Robert’s wife promised to relay my message.

The following day a friend of mine and I were walking to class. I spotted an array of colorful autumn leaves covering the ground. I remembered Mary saying she loved the fall and missed the foliage it brought. Her window in the hospital looked out at the concrete of a neighboring building.

Frantically, I started gathering leaves. My friend paused.

“What are you doing?” she asked.

“My patient,” I said, “She misses the color of fall.”

“That’s the saddest thing I have ever heard.” My friend began to pick up leaves. “Here. Here is a yellow one. And red. She has to have a red leaf.”

The next morning I brought my armful of leaves to Mary. Her lids were closed and when I whispered her name, she struggled to lift them.

“Mary, look,” I whispered, holding the leaves up, “I brought Autumn to you.”

Slowly, Mary smiled and I took her hand in mine. Together we sat in silence, and looked at the colors of fall.


28 thoughts on “I Want To Go Home

  1. That Robert, a doctor, was reluctant or even resistant to the idea of making a final visit to see his dying mother is not surprising. Doctors spend their entire careers helping people to dodge death’s bullet. In medical school they are working on ‘cadavers’ not corpses.
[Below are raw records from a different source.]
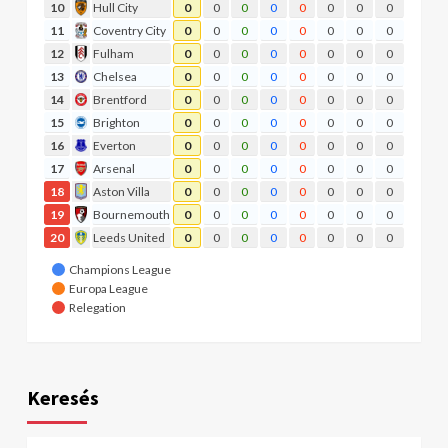
10
Hull City
0
0
0
0
0
0
0
0
11
Coventry City
0
0
0
0
0
0
0
0
12
Fulham
0
0
0
0
0
0
0
0
13
Chelsea
0
0
0
0
0
0
0
0
14
Brentford
0
0
0
0
0
0
0
0
15
Brighton
0
0
0
0
0
0
0
0
16
Everton
0
0
0
0
0
0
0
0
17
Arsenal
0
0
0
0
0
0
0
0
18
Aston Villa
0
0
0
0
0
0
0
0
19
Bournemouth
0
0
0
0
0
0
0
0
20
Leeds United
0
0
0
0
0
0
0
0
Champions League
Europa League
Relegation
Keresés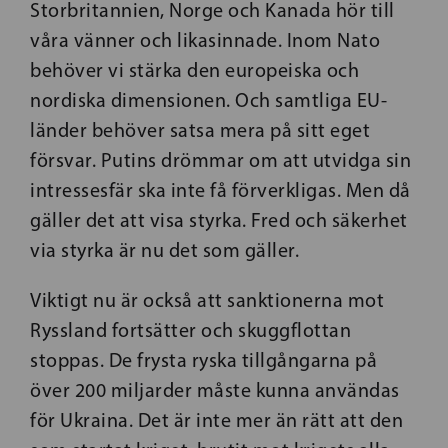
Storbritannien, Norge och Kanada hör till
våra vänner och likasinnade. Inom Nato
behöver vi stärka den europeiska och
nordiska dimensionen. Och samtliga EU-
länder behöver satsa mera på sitt eget
försvar. Putins drömmar om att utvidga sin
intressesfär ska inte få förverkligas. Men då
gäller det att visa styrka. Fred och säkerhet
via styrka är nu det som gäller.
Viktigt nu är också att sanktionerna mot
Ryssland fortsätter och skuggflottan
stoppas. De frysta ryska tillgångarna på
över 200 miljarder måste kunna användas
för Ukraina. Det är inte mer än rätt att den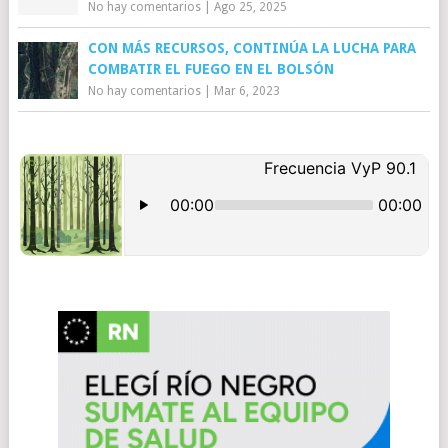
No hay comentarios
|
Ago 25, 2025
CON MÁS RECURSOS, CONTINÚA LA LUCHA PARA
COMBATIR EL FUEGO EN EL BOLSÓN
No hay comentarios
|
Mar 6, 2023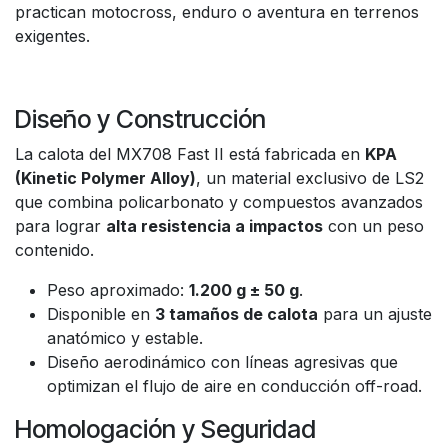
practican motocross, enduro o aventura en terrenos
exigentes.
Diseño y Construcción
La calota del MX708 Fast II está fabricada en
KPA
(Kinetic Polymer Alloy)
, un material exclusivo de LS2
que combina policarbonato y compuestos avanzados
para lograr
alta resistencia a impactos
con un peso
contenido.
Peso aproximado:
1.200 g ± 50 g
.
Disponible en
3 tamaños de calota
para un ajuste
anatómico y estable.
Diseño aerodinámico con líneas agresivas que
optimizan el flujo de aire en conducción off-road.
Homologación y Seguridad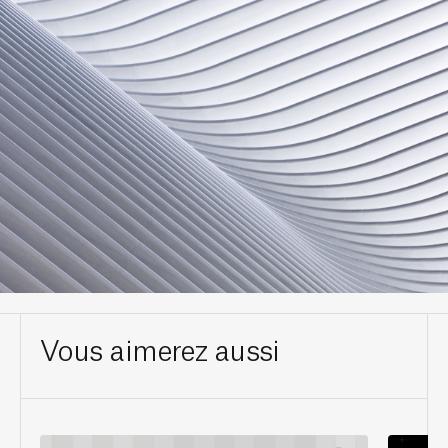
Vous aimerez aussi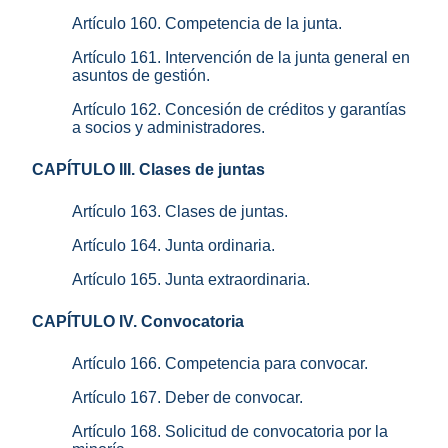
Artículo 160. Competencia de la junta.
Artículo 161. Intervención de la junta general en
asuntos de gestión.
Artículo 162. Concesión de créditos y garantías
a socios y administradores.
CAPÍTULO III. Clases de juntas
Artículo 163. Clases de juntas.
Artículo 164. Junta ordinaria.
Artículo 165. Junta extraordinaria.
CAPÍTULO IV. Convocatoria
Artículo 166. Competencia para convocar.
Artículo 167. Deber de convocar.
Artículo 168. Solicitud de convocatoria por la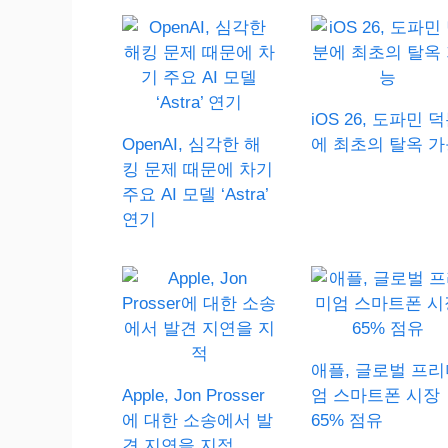
iOS 26, 도파민 
OpenAI, 심각한 해
에 최초의 탈옥 가
킹 문제 때문에 차기
주요 AI 모델 ‘Astra’
연기
애플, 글로벌 프리
Apple, Jon Prosser
엄 스마트폰 시장
에 대한 소송에서 발
65% 점유
견 지연을 지적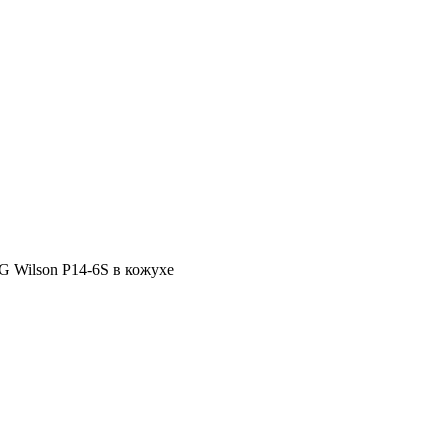
 Wilson P14-6S в кожухе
The mindset and attitude is geared for saving or strengthening lives. Death comes like a blow to some doctors. I have witnessed bizarre behavior in many, many doctors I have had to interact with. Signing death certificates, for example, is a most distasteful duty to some. In fact, I have seen a doctor treat my arrival to his office as being a visit from the grim reaper himself. He sneered and hard-looked me…he made an unfortunate error, which I was forced to bring to his attention for correction; he reacted violently, cursing me and throwing the documents directly into my face. Hard to believe the stories from families served by this Jeckyll-Hyde…gushing with great admiration about his impeccable bedside manner. I believe some doctors react this way because Old Death got one past them and they just couldn’t take the ‘failure’ of their mission to save a patient. It is not supposed to be taken personally, but it often is. Then too, doctors, regular folks…not everybody wants to see their precious parent in apparent suffering and sickly appearance…it IS quite hard to watch a parent go out as Mary was going out. To Robert she was always his champion, his disciple and believer in him. To go from strong and determined to clear any obstacle to skeletal and feeble is a leap Superman would have a hard time comprehending.
    Beautifully written post. So poignant, yet sad.
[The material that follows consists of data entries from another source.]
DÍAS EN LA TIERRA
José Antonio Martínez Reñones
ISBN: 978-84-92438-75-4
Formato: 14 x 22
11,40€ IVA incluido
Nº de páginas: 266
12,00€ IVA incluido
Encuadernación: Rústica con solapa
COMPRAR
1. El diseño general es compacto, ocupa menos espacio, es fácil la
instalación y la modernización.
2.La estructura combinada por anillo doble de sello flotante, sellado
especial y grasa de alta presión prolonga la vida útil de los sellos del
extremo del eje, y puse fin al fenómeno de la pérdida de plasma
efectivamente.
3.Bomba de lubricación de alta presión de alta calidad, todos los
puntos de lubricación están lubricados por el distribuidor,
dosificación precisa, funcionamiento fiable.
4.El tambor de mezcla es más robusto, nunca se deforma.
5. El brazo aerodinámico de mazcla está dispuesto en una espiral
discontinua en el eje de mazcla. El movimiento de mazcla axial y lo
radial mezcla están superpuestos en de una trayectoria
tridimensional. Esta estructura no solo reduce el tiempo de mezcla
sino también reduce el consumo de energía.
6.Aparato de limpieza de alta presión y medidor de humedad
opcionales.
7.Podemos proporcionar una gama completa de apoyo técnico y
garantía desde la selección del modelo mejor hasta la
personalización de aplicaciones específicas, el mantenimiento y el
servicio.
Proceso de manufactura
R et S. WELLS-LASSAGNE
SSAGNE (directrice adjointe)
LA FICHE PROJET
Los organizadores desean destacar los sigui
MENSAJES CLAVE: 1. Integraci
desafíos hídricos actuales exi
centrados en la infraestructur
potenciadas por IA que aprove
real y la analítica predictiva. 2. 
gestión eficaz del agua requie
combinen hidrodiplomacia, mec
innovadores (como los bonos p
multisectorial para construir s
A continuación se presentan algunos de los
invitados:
    • Thank you for your kind words. I never met Robert, nor spoke to him, so I don’t know for certain what he was feeling. His wife seemed conflicted between supporting and defending her husband and knowing they should be with Mary. It was a very moving experience. (And I also have witnessed physicians who treat death like it is a personal enemy. One oncologist I knew of would continue aggressive chemotherapy on elderly patients. It was very disturbing.)

  2. Great story. I was a hospice volunteer for a few years and this story brings it all back. The simplest of things (bringing leaves to a patient) can make all the difference. How kind you were to do this. And your words to the doctor’s wife-they were all you needed to say.